Lens and sensor metadata:
------------------------------------

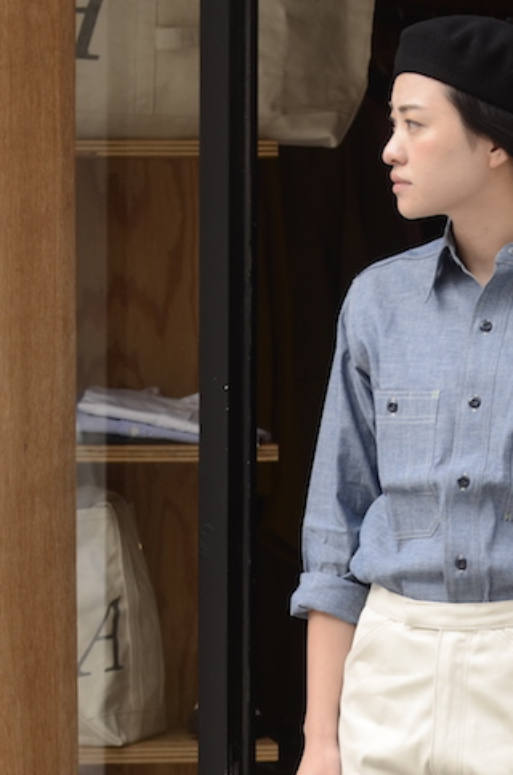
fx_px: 5797
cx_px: 370
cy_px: 749
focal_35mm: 270
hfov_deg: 5.1
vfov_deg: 7.6
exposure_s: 1/250
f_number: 2.8
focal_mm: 85
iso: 200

------------------------------------

From the line that contains "focal_35mm: 270" through the last line of the records above, copy every line exactly and leave out the rest.

ANSWER FOR THIS EXERCISE:
focal_35mm: 270
hfov_deg: 5.1
vfov_deg: 7.6
exposure_s: 1/250
f_number: 2.8
focal_mm: 85
iso: 200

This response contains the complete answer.